A member of the United States Federal Communications Commission (FCC) has asked Google and Apple to remove TikTok from their app stores, citing concerns that the popular Chinese-owned video app could send Personally Identifiable Information back to China declaring the app a national security risk.
In a letter to the companies released on Tuesday, Brendan Carr, a Republican commissioner, said he believed that “TikTok’s pattern of conduct and misrepresentations regarding the unfettered access that persons in Beijing have to sensitive U.S. user data” violated Apple’s and Google’s standards and that TikTok should be taken out of the app stores.
Leaked audio from TikTok internal meetings indicated that China could access all user data from September 2021 to January 2022.
In the letter, Carr lists multiple instances of the company running afoul of various privacy and data security laws around the world. He’s asking Google and Apple to remove the ability to use the app on their phones.

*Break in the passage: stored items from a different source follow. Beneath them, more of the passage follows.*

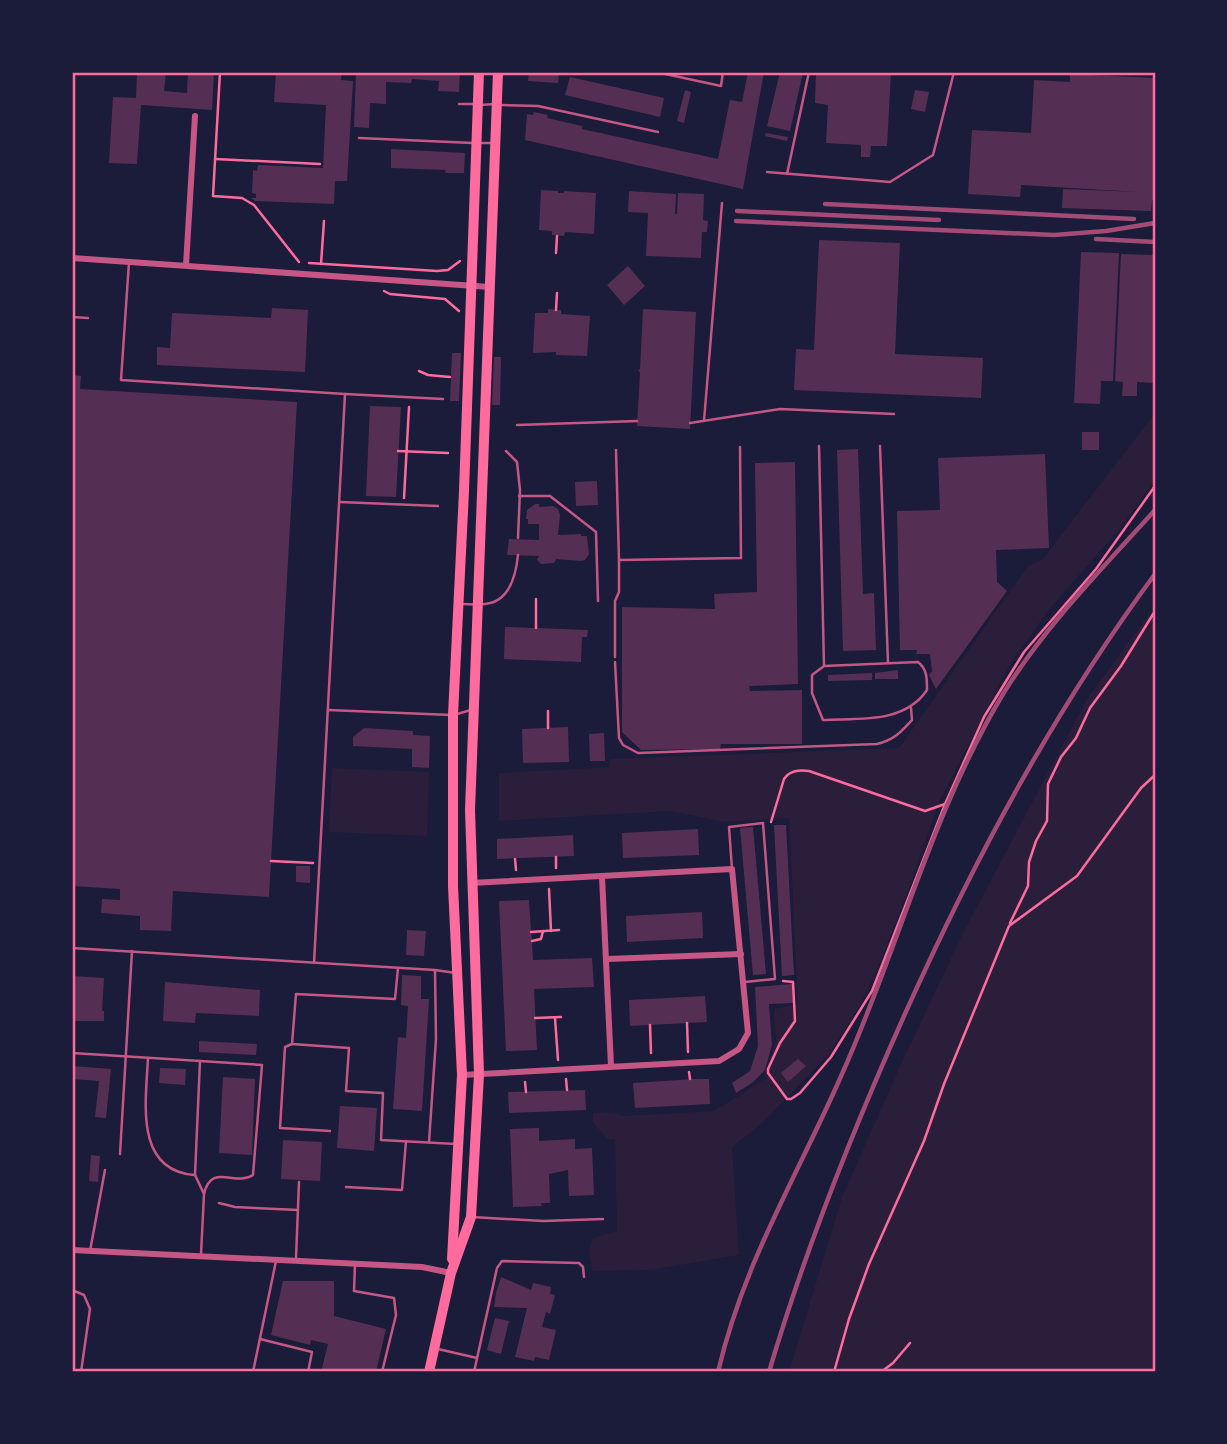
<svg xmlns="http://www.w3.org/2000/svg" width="1227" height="1444" viewBox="0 0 1227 1444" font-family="'Golos Text',sans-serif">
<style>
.green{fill:#2a1e3b}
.building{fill:#542f53}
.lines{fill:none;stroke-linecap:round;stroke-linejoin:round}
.path{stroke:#ff6b9d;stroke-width:2.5}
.service{stroke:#c65784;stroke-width:2.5}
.minor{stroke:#c65784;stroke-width:6}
.primary{stroke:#ff6b9d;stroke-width:10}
.rail{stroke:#a44b75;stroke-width:4.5}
.neatline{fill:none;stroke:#ff6b9d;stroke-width:2.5}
</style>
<rect width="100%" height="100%" fill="#1b1b3a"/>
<g class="green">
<path d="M1155 413V480L1120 529 1051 607 1010 664 940 800 907 893 877 970 859 1008 827 1057 760 1125 732 1147 739 1255 651 1270 592 1271 589 1250 593 1238 617 1231 615 1139H607L593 1122V1113L614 1112 622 1116 713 1111 741 1095 765 1078 776 1039 774 1009 798 1004 789 818 725 822 670 811 499 821V773L610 767V759L899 748 1028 566 1042 560Z"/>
<path d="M1155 606V1372H789L842 1197 901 1064 964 931 1087 699Z"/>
<path d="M332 768 429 772 427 836 329 832Z"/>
</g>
<g class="building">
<path d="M137 72H166L164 91 187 93 188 72H214L212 110 141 105 137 164 109 163 113 97 136 98Z"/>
<path d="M276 72H342L341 80 353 81 347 181H335L334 204 255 201 251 198H256V194L252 193 253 170 257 171 258 165 323 168 326 105 274 102Z"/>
<path d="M356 72H460L459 92 438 91 439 81 412 79 411 83 386 82V104L370 103 369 128 354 127Z"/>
<path d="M529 72H559L558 83 528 81Z"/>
<path d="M748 72H764L743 189 525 140 527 114 533 115 534 112 548 115 547 118 582 126V129L718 159 730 100 742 102Z"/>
<path d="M780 72H803L790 131 767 126Z"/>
<path d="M816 72H891L887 146H871L870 157H861V145L826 143 828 105 815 103Z"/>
<path d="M1070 74 1155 78V200H1152L1151 211 1062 208 1063 189 1139 192 1021 185 1020 197 968 194 972 130 1031 133 1034 80 1070 82Z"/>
<path d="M570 77 664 98 660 117 565 95Z"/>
<path d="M685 90 691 92 684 123 677 121Z"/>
<path d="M915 90 929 92 925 112 911 109Z"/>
<path d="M766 133 788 137 787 141 765 136Z"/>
<path d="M391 149 465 153 464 173H446L445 170 391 168Z"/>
<path d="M541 190 558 191V193H564V191L596 193 594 234 565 232 564 236 552 235V231L539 230Z"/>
<path d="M629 191 676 194 675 214H677L678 193 704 194 703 220 708 221 707 232H702L701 258 646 256 648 213 628 212Z"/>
<path d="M819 240 900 243 895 354 983 358 981 398 794 390 796 349 814 350Z"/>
<path d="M1081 252 1119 253 1113 381H1101L1100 404 1074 403Z"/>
<path d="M1121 254 1155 255 1153 383 1137 382V396H1122L1123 382 1115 381Z"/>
<path d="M628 266 645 286 624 305 607 285Z"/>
<path d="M272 308 308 310 305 372 157 365V347L170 348 172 313 271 318Z"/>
<path d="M548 309 561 310V314L590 316 587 356 556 355V352L533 353 535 313H548Z"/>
<path d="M643 309 696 312 690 429 637 426 640 373 638 369 640 370Z"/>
<path d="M452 353H461L459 401H450Z"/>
<path d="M494 357H501L500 405H492Z"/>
<path d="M72 375 81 376 80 389 297 402 269 897 173 891 171 931 140 930V916L101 913 102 899 120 900V889L72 886Z"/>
<path d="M370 406 401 407 396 497 366 496Z"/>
<rect x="1082" y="432" width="17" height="18"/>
<path d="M858 449 863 594 874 593 876 650 843 651 837 450Z"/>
<path d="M1045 454 1049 548 996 550 997 582 1007 591 936 689 929 675 932 671 930 654H916L917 650H900L897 511 940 510 938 458Z"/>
<path d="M795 462 798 684 749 686 750 691 802 690V744H721L720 749 641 750 622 732V607L715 609 714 594 757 592 755 463Z"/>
<path d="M597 481 598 505 576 506 575 482Z"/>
<path d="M535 504H539V507L553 506 558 509 560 515 558 535 581 534V536H587L589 554 585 560 581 561 556 559 554 563 541 564 537 560 539 556 507 555 509 539 539 540V524H528V519H526L527 510Z"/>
<path d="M505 627 588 630 587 637H582L581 662 504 659Z"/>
<path d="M898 670V679H875V673Z"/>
<path d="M872 673V680L828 681V675Z"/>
<path d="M568 727 569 762 523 763 522 729Z"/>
<path d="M364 728 413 731V735L430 736 429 768 412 767V749L353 746V737Z"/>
<path d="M604 733 605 761H590L589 734Z"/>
<path d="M774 825H786L794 975 782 976Z"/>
<path d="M753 827 766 974 753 975 740 828Z"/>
<path d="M698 829 699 855 623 858 622 833Z"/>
<path d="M573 835 574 856 497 859V839Z"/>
<path d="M296 866H310V883L296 882Z"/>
<path d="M529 900 533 960 592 958 594 987 534 989 537 1050 506 1051 499 901Z"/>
<path d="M702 912 703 938 627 942 626 916Z"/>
<path d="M407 930 426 931 424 956 406 955Z"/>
<path d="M402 975 421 976V999H429L422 1111 393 1109 398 1037 406 1038 408 1006 401 1005Z"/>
<path d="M72 976 104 978 102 1011H104V1021H72Z"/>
<path d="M165 982 260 990 259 1016 196 1013 195 1023 163 1021Z"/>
<path d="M792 984 793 1003 769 1004 772 1045 765 1070 752 1083 736 1093 732 1083 750 1071 758 1046 755 987Z"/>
<path d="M705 996 707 1022 630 1026 629 1000Z"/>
<path d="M199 1041 257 1044 256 1055 199 1052Z"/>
<path d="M798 1059 806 1066 788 1082 781 1073Z"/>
<path d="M72 1066 111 1069 106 1118 95 1117 99 1081 72 1079Z"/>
<path d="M160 1068 186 1069 185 1085 159 1083Z"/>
<path d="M223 1077 255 1079 252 1155 219 1153Z"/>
<path d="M694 1079H709L710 1104 635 1108 633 1083Z"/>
<path d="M585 1090 586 1110 509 1113 508 1092Z"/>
<path d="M340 1106 377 1108 374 1151 337 1148Z"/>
<path d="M539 1128V1141L575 1139V1149L592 1148 594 1195 569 1196 568 1170 549 1174 550 1203H541L542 1206 513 1207 510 1129Z"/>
<path d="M283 1140 322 1142 320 1181 281 1179Z"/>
<path d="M91 1155 100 1156 98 1182 89 1181Z"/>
<path d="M501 1277 531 1290 533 1283 551 1287 550 1294 555 1295 550 1314 546 1312 542 1327 556 1330 549 1360 535 1357 534 1361 515 1357 527 1308 494 1307 496 1293Z"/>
<path d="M283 1281H334V1316L386 1329 376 1372H321L328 1344 311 1340 310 1345 271 1335Z"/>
<path d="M495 1318 509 1321 501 1354 487 1350Z"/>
</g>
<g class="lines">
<g class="path">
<path d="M220 72 213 196 242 198 254 205 299 262"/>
<path d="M215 159 320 164"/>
<path d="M556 253 557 236"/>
<path d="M309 263 437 271 448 270 460 261"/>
<path d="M321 264 324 221"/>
<path d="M384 291 390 294 445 299 459 311"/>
<path d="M556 310 557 293"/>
<path d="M419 371 428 375 450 377"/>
<path d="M398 451 448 453"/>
<path d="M404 498 409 407"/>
<path d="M536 628V599"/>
<path d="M548 711V728"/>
<path d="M771 822 784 779C790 770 799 770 809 771L925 811 945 804 984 717 1024 652 1096 569 1155 486"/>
<path d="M556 857V868"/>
<path d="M515 859 516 870"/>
<path d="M271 861 313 863"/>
<path d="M549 889 551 931"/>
<path d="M1010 923 1028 886 1029 862 1036 841 1047 821 1048 784 1061 757 1076 738 1090 708 1121 666 1155 611"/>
<path d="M531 932 559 930"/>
<path d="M532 941 541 939 543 931"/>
<path d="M783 981 793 982 795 1021 780 1043 768 1069V1073L787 1099H791L800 1093 831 1057 872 991 945 804"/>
<path d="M535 1018 561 1017"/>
<path d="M555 1018 558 1060"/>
<path d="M687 1023 688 1052"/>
<path d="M650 1025 651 1053"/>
<path d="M689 1072 690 1079"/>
<path d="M566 1079 567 1090"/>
<path d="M525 1082 526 1092"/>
<path d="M834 1372 849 1319 869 1264 924 1141 944 1084 1009 926 1077 876 1141 788 1155 775"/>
<path d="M881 1372 893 1363 910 1343"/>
</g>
<g class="service">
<path d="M656 72 721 86 723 72"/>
<path d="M459 104H474"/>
<path d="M480 105 495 104"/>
<path d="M501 105 538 106 658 132"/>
<path d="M359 138 473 143"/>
<path d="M479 143H493"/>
<path d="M767 172 890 182 933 155 954 72"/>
<path d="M787 174 809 72"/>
<path d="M129 262 121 380 345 394 314 963"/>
<path d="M72 317 88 318"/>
<path d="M345 394 443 399"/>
<path d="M704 421 722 203"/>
<path d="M690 423 780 409 894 414"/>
<path d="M517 425 637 421"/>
<path d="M819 446 824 666 918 662C927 669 927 678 927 690 904 724 859 718 823 720L812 693V675L824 666"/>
<path d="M880 446 888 663"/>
<path d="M616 450 619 560 741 558 740 447"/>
<path d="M506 451 517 462 520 490 518 538"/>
<path d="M519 496H550L596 532 598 601"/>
<path d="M340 502 438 506"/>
<path d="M462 604C469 604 478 605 485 604 509 602 516 575 518 555"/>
<path d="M615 657V601L619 592V560"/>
<path d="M615 662 619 738 623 745 638 753 877 744C894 740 901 732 912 720L911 708"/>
<path d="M328 710 451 715"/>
<path d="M457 714 471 710"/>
<path d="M732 869 729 827 763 823 775 979 745 982"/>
<path d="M72 948 435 970 456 973"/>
<path d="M398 968 395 999 296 994 292 1044 349 1048 346 1091 383 1093 381 1140 456 1144"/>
<path d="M292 1044 285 1047 280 1128 330 1131"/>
<path d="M72 1053 262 1065 253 1175C235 1187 211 1162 204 1194"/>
<path d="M148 1058C146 1101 134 1170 194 1175"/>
<path d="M200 1061 195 1175 204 1194 201 1254"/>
<path d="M429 1142 436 1039 435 971"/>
<path d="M120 1154 132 951"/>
<path d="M346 1187 402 1190 406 1141"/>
<path d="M219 1203 235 1207 298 1210"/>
<path d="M472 1217 543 1221 603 1219"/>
<path d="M90 1251 105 1170"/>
<path d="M296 1258 299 1182"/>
<path d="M355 1264 354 1291 394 1298 396 1315 382 1372"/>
<path d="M72 1290 84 1295 90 1309 81 1372"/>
<path d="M260 1339 312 1352 308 1372"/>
<path d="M438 1349 477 1358"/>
<path d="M253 1372 276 1261"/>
<path d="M474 1372 497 1268 502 1261 579 1263 583 1267 584 1277"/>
</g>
<g class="minor">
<path d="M72 258 490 287"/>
<path d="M186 265 195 116"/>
<path d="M602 877 611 1066"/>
<path d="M607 959 741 954"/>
<path d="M462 1075 719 1061 739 1049 748 1033 732 869 471 883"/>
<path d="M72 1250 422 1267 451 1273"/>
</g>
<g class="primary">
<path d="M452 1259 462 1075 453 886V715L464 491 479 72"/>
<path d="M429 1372 451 1273 471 1217 479 1074 470 810 498 72"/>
</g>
<g class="rail">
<path d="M825 204 1134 219"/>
<path d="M737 211 939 220"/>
<path d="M736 221 1054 235 1106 231 1155 223"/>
<path d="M1096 239 1155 242"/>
<path d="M718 1372C744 1261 797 1177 842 1074 898 949 932 812 1003 694 1045 626 1102 569 1155 510"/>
<path d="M769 1372C805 1250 852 1132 904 1016 974 860 1053 712 1155 574"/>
</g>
</g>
<rect width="1227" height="1444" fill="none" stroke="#1b1b3a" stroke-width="147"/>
<rect x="74" y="74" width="1080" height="1296" class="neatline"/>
</svg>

If they refuse to do so by July 8, he’s demanding a response from them explaining “the basis for your company’s conclusion that the surreptitious access of private and sensitive U.S. user data by persons located in Beijing, coupled with TikTok’s pattern of misleading representations and conduct, does not run afoul of any of your app store policies.”
The letter comes after U.S. news outlet Buzzfeed reported last week that data on U.S. users has been repeatedly accessed by entities in mainland China. TikTok subsequently announced that it plans “to delete U.S. users’ private data from our own data centres and fully pivot to Oracle cloud servers located in the U.S.,” the company said.